Diabetic nephropathy is the commonest cause of end stage renal disease in the western world. Diagnosis is made on a clinical and biochemical grounds, typically the presence of diabetes for 10-20 years or more, a progressive deterioration in renal function associated with worsening proteinuria, no haematuria, and usually other microvascular complications such as retinopathy or neuropathy. The mainstay of management is anti-hypertensive therapy with ACE-inhibitors and/or angiotensin receptor blockers. Eventually dialysis or transplantation are necessary in a proportion of cases.

What is the blood pressure?

Hypertension is an important risk factor for nephropathy and, if nephropathy has developed, managing blood pressure is the most important factor in attempting to control its progression.

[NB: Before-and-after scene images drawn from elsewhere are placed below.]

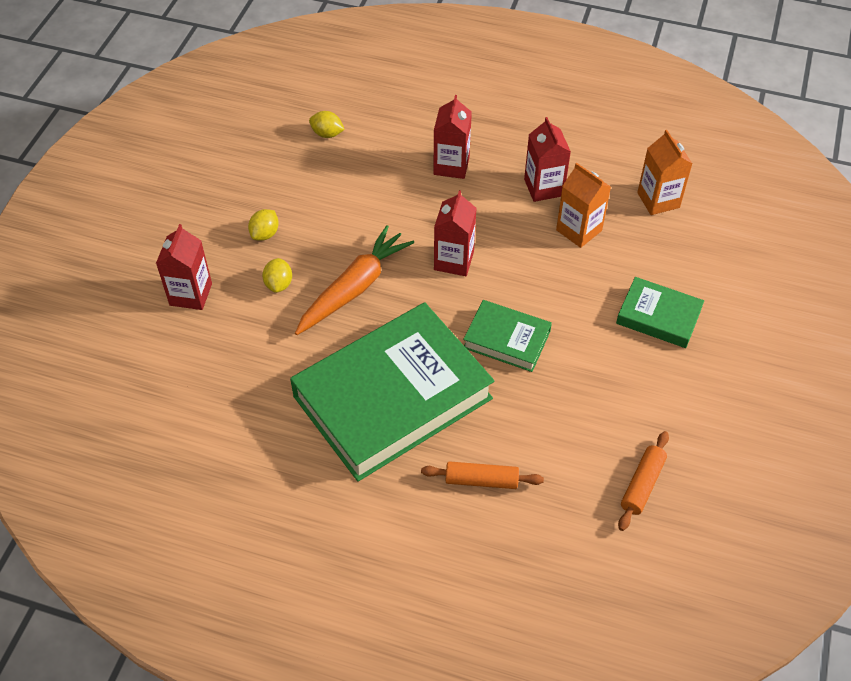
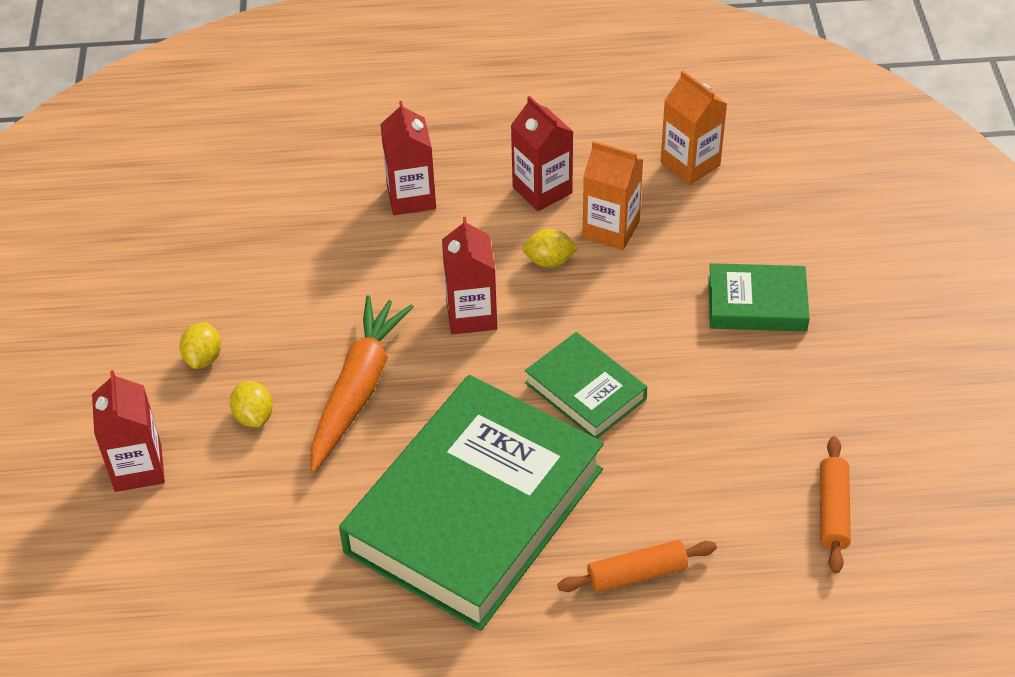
camera: 20 degrees left, 5 degrees down
yellow lemon [309,111,345,138] -> yellow lemon moved to [522,229,579,268]
green book [463,300,552,372] -> green book turned 45 degrees clockwise [525,332,647,438]

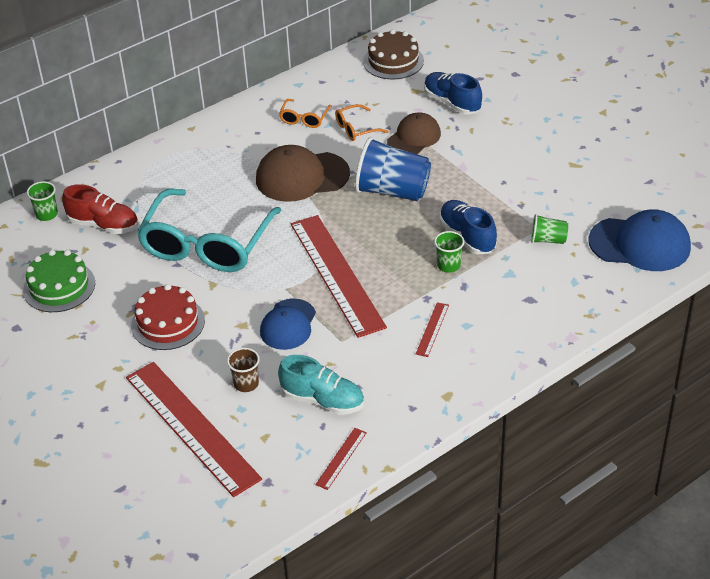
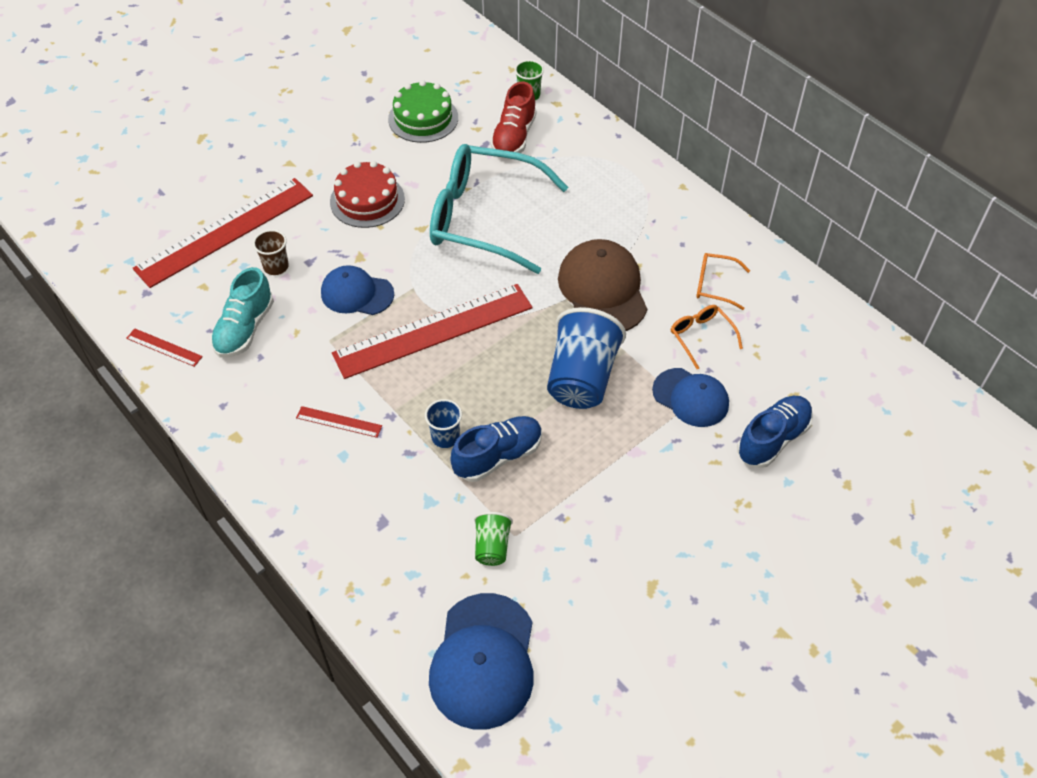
camera: 85 degrees right, 10 degrees up
brown cake [363,29,424,79] -> none
brown cap [387,113,441,154] -> blue cap [652,368,729,427]
green cup [434,231,465,273] -> blue cup [425,399,462,448]

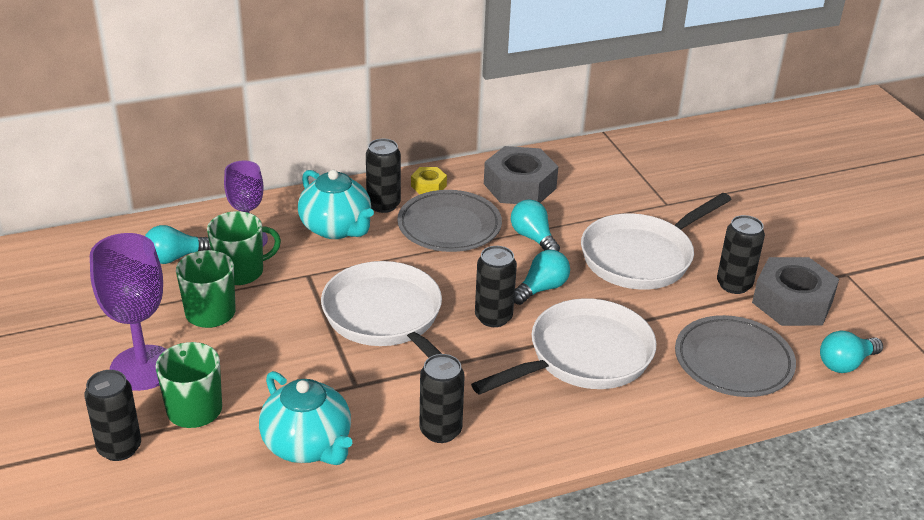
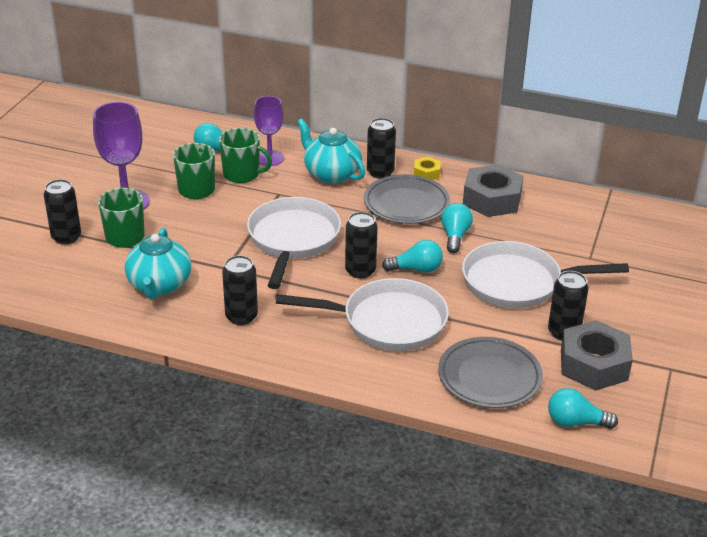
camera: 40 degrees right, 0 degrees up
turquoise teapot [298,170,374,239] -> turquoise teapot turned 135 degrees clockwise [297,118,365,184]

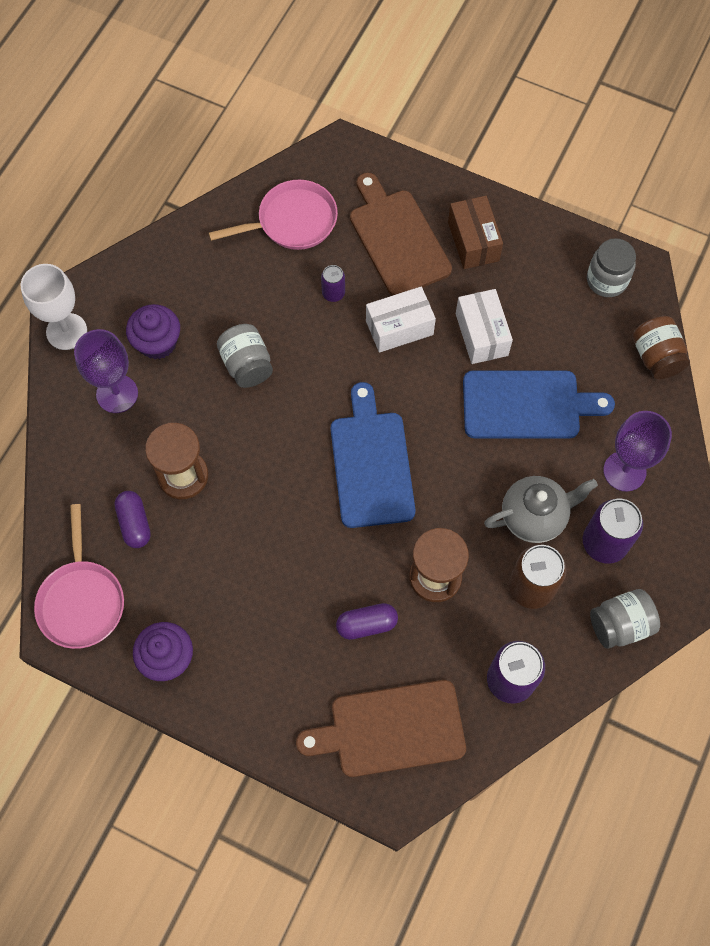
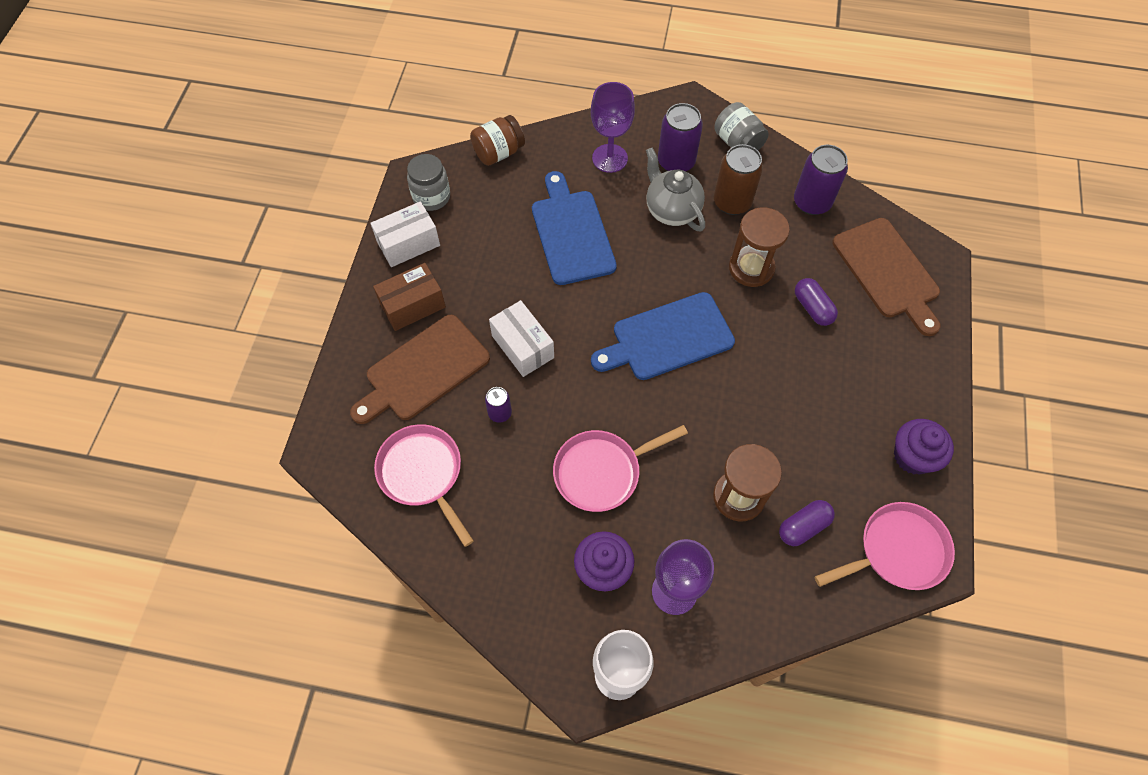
camera: 105 degrees left, 5 degrees down
grey jar [217,324,273,388] -> pink pan [553,425,688,512]
white box [456,289,513,364] -> white box moved to [370,201,440,267]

Does the patient have any abnormal physical signs?

There are no specific physical signs of diabetic nephropathy but the presence of overt, dipstick positive proteinuria should always be sought.

Does the patient have peripheral neuropathy?

The presence of established microvascular complication such as peripheral neuropathy increases the likelihood of further microvascular complication such as nephropathy.

Does the patient have diabetic retinopathy? 

The presence of established microvascular complication such as retinopathy increases the likelihood of further microvascular complication such as nephropathy.

Is there any oedema?

Rarely, the proteinuria associated with diabetic nephropathy enters the nephrotic range and frank oedema develops.

Is there asterixis?

Asterixis ('flap') can be a feature of uraemia, although is only seen in advanced nephropathy.